Whenever the string "meters" turns up in a line of the data below, copy that line.
START Record excerpts
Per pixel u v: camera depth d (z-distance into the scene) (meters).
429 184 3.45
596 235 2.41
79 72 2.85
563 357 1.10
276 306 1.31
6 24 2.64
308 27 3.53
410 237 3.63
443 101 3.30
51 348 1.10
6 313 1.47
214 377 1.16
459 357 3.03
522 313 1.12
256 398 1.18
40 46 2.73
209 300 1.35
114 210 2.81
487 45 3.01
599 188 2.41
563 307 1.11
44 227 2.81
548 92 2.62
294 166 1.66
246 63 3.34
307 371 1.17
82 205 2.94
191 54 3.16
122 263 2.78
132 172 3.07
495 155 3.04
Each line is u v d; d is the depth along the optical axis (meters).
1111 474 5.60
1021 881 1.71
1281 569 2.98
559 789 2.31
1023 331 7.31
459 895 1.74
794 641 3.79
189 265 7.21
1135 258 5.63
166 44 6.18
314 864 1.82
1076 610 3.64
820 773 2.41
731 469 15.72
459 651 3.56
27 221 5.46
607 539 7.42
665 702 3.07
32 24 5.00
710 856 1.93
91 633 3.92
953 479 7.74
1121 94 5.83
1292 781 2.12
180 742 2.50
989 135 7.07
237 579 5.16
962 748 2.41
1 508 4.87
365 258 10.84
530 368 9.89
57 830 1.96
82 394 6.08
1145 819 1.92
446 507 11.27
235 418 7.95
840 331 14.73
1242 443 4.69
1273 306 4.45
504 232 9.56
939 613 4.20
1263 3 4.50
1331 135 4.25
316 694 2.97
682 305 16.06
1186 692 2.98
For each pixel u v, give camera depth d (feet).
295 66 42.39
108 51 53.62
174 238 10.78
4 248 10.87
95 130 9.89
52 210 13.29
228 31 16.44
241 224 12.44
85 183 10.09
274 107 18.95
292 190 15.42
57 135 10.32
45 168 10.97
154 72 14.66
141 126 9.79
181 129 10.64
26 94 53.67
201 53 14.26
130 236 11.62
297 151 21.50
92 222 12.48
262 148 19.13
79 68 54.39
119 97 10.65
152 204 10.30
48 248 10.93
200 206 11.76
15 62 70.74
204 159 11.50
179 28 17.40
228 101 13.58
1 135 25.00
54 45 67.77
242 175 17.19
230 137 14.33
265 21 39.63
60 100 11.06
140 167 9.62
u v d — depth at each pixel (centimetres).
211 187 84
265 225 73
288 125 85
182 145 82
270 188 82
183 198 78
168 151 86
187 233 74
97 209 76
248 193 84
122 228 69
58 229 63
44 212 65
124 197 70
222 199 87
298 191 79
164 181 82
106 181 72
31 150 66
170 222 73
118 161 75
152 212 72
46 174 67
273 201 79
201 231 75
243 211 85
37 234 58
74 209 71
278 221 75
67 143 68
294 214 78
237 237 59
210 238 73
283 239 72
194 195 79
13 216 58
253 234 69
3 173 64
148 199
END Record excerpts
=== Output for this exercise ===
Per pixel u v: camera depth d (z-distance into the scene) (meters).
Each line is u v d; d is the depth along the optical axis (meters).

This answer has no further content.